> **Requirement**: Read through the listing below, and copy every line where the string "قیمت" appears.

+--

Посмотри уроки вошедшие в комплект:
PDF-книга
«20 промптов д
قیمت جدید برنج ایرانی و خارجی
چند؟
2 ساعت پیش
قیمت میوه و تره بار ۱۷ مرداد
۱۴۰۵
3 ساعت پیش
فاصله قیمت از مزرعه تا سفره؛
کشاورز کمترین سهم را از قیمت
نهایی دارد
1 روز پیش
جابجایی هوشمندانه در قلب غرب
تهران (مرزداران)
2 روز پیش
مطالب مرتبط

+--

> **Response below**:
قیمت جدید برنج ایرانی و خارجی
قیمت میوه و تره بار ۱۷ مرداد
فاصله قیمت از مزرعه تا سفره؛
کشاورز کمترین سهم را از قیمت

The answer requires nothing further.